* PASSAGE GIVEN:
** Begin **

How many academics are frustrated novelists, poets and literati? How many attempt to vent this frustration with literary flourishes in articles and books? It may be a sentence like this: ‘His work is sui generis, a tumbling stream of consciousness that swishes and swirls in egregious eddies around its slippery subject’. Or it may be, ‘She is inevitably outdone by doughty defenders of the sublime sanctuary of the book, who intone the inscrutable inheritance of tract scribblers and podium pounders who fulminated and fumed against the trespasses of modern thought’. Or one can write like a fish: ‘I love to swim straight out into the middle of the ocean, but this is often curtailed by grinning great white pointers and assorted cousins. I can go from 0 to 70 kilometres per hour faster than a Porsche and with better brakes’.
In this respect the wordsmith is like the journalist who loves to produce bad puns and excruciating alliteration. Go to any newspaper and you are bound to find examples such as ‘Rudd Wreaks Revenge’, or ‘Finding Mojo: How Mothers Can Get Their Groove Back’, or ‘Arbib Pitches for a Sporting Life’, or ‘Bronto Burger off the Stone Age Menu’ (reporting that a new fast-food chain, Paleo, ‘takes inspiration from the Stone Age to create primal gastronomy’), or ‘Mariners Slip Off the Hook’, or ‘Champagne Flows as Local Drop Loses Its Sparkle’. All these come from one issue of one newspaper.

** End **

* WHAT THIS EXERCISE ASKS:
1. Answer these from the passage on literary flourishes:
(a) What is the name of the new fast-food chain?
(b) The fish says it can go from 0 to 70 kilometres per hour faster than what?
(c) Where do all the newspaper examples come from?
2. Copy the passage on literary flourishes word for word, starting with "In this respect" and going on through "of one newspaper.".
3. Carry on the passage on literary flourishes from the point where it stops.
The data is separate material and has nothing to do with the passage on literary flourishes.

* MATERIAL:
** Begin **

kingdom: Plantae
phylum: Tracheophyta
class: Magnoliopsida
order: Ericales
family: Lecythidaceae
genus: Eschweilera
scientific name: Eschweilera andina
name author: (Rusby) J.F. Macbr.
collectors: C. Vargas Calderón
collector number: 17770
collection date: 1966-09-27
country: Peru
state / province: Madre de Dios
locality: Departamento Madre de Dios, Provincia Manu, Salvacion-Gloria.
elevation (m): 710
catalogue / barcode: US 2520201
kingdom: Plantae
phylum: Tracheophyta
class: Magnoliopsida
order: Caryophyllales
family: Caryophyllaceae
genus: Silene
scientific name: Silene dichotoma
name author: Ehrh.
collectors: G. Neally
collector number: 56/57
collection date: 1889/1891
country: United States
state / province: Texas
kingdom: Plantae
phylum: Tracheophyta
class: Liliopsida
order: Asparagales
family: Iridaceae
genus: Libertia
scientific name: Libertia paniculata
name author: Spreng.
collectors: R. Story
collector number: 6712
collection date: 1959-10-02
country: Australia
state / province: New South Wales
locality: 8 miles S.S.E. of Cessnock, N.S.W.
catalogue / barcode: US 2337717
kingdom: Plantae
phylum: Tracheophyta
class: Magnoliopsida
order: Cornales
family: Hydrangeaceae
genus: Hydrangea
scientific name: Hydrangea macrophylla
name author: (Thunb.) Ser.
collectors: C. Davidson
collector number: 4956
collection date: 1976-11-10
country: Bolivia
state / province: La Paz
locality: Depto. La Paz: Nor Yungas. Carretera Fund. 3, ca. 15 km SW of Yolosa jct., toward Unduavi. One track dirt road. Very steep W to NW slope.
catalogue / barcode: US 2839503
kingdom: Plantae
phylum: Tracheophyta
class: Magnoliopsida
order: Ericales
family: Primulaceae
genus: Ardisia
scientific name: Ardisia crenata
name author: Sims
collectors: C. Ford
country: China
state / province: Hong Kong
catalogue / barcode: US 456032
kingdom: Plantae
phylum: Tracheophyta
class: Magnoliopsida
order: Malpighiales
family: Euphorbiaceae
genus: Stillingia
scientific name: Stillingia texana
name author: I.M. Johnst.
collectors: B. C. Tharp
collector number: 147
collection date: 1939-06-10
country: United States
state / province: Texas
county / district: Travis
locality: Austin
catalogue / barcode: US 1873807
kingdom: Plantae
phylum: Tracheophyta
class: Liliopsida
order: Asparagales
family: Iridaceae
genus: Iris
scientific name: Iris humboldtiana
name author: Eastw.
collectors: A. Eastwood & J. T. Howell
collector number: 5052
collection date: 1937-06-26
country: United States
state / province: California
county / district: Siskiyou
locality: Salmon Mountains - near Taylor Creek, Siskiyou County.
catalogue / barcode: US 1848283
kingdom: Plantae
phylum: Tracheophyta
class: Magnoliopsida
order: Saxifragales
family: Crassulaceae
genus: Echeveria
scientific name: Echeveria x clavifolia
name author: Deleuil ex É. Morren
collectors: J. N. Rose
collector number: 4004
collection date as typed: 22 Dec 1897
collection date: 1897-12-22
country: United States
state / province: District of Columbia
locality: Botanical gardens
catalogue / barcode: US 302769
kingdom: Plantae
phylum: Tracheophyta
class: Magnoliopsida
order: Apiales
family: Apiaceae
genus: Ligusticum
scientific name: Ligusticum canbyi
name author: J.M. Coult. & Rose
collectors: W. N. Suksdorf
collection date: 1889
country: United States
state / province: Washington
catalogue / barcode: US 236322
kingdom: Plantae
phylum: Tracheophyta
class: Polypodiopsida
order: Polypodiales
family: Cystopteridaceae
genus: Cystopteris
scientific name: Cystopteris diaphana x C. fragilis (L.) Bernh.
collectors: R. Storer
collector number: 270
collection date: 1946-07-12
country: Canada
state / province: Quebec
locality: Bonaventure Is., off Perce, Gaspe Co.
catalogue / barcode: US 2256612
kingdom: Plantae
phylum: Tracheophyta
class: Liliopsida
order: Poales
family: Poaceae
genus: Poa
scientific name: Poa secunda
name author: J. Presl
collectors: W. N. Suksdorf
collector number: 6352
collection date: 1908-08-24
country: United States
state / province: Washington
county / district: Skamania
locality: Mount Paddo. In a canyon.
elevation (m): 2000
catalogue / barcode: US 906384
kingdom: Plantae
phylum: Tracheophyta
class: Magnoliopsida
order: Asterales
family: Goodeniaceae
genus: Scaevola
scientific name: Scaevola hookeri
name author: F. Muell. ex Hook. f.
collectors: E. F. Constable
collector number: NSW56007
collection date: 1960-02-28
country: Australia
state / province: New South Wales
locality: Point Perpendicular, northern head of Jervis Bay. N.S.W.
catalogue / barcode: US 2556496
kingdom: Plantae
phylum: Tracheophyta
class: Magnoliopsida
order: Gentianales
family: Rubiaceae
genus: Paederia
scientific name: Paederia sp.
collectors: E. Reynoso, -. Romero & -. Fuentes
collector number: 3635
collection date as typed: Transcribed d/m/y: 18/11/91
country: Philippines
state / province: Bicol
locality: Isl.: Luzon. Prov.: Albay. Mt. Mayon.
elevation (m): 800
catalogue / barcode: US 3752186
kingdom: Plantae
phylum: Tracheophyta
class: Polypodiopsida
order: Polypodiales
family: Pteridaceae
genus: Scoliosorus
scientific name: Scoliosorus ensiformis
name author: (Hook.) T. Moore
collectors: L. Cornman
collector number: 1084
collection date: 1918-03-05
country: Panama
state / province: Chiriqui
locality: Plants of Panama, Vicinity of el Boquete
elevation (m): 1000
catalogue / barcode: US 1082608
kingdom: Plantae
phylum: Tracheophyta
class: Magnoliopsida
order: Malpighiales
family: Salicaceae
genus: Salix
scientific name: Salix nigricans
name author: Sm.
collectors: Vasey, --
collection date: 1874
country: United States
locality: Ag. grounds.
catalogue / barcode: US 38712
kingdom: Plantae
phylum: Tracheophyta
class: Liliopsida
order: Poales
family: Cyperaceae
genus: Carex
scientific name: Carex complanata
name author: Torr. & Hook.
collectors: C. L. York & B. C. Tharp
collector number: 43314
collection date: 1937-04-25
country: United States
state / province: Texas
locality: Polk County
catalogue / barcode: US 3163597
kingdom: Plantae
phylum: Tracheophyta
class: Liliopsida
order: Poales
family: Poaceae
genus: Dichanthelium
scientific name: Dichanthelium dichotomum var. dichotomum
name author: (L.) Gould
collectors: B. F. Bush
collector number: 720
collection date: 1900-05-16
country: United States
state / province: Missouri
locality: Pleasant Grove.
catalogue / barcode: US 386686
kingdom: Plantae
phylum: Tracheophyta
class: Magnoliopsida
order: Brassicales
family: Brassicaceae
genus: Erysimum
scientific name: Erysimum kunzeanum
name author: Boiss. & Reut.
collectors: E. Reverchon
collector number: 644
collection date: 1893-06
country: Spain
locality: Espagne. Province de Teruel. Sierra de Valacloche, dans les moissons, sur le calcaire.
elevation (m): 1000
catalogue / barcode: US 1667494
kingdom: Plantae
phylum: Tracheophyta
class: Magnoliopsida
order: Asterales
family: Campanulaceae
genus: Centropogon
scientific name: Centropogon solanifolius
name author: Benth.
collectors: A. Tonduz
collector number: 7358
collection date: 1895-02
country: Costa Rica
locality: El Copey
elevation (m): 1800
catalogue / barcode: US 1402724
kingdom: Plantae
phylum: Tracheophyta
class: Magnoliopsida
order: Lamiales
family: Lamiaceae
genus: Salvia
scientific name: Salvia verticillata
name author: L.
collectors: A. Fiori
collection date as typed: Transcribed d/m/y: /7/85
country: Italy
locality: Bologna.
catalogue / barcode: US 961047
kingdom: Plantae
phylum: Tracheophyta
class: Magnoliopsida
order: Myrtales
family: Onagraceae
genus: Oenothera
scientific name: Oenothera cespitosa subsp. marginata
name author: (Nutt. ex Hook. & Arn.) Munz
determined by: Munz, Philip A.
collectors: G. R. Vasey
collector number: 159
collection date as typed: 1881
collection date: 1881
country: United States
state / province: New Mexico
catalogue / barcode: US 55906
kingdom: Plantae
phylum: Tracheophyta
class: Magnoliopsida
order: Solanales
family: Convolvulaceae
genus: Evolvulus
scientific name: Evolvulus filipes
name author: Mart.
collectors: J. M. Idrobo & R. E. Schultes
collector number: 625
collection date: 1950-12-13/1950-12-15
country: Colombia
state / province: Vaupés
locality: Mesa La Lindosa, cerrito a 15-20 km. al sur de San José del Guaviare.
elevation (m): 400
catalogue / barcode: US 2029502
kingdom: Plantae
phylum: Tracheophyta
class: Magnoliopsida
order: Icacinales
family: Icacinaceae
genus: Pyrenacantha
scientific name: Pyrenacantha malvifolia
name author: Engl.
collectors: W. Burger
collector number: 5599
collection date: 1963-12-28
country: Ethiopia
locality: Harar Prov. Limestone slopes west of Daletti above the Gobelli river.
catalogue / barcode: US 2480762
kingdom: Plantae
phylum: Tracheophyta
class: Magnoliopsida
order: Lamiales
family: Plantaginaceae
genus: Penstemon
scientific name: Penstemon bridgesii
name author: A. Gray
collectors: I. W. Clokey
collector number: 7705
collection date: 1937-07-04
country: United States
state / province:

** End **

* RESPONSES TO THE EXERCISE:
1.
(a) Paleo
(b) A Porsche
(c) One issue of one newspaper

2.
In this respect the wordsmith is like the journalist who loves to produce bad puns and excruciating alliteration. Go to any newspaper and you are bound to find examples such as ‘Rudd Wreaks Revenge’, or ‘Finding Mojo: How Mothers Can Get Their Groove Back’, or ‘Arbib Pitches for a Sporting Life’, or ‘Bronto Burger off the Stone Age Menu’ (reporting that a new fast-food chain, Paleo, ‘takes inspiration from the Stone Age to create primal gastronomy’), or ‘Mariners Slip Off the Hook’, or ‘Champagne Flows as Local Drop Loses Its Sparkle’. All these come from one issue of one newspaper.

3.
What is it with the wordsmith? Is there a string of rejected novels or poems? Is there an unhealthily high sense of self-importance that makes the wordsmith feel he or she is better than the novels studied over the years? Has someone, a kindergarten teacher perhaps, said, ‘you write really well’? (The teacher meant handwriting …) Is the wordsmith really a sadist out to inflict untold suffering on his or her many few readers? Or is the wordsmith just a hack whose scribbled lines should best be bundled into a plastic bag, brick attached, and dumped in the bay?
4 March, 2012 at 5:37 pm
Ha ha. Today’s Typology was like bat’s piss: a shining ray of gold in a cavernous void of academic blackness.
But if any biblical scholar is tempted to add a rhetorical flourish or some mellifluous sesquipedalianism to their scholarly prose, I recommend that they first take a look at the poetry section in Theology Today. It contains some of the most sickening examples of what can happen when scholars consider themselves wordsmiths.
4 March, 2012 at 7:59 pm
The George Slanger is quiet a, well, frustrated something.
4 March, 2012 at 8:19 pm
Each example I gave has no relation to any actual scholarly writing, or rather, any connection is purely accidental … but one does concern a swimming tuna
5 March, 2012 at 6:23 am
I thought I had caught your fish.
5 March, 2012 at 7:00 am
Looks like it got away. I’m looking forward to an autobiographical reading of plankton, or perhaps a sea-sponge.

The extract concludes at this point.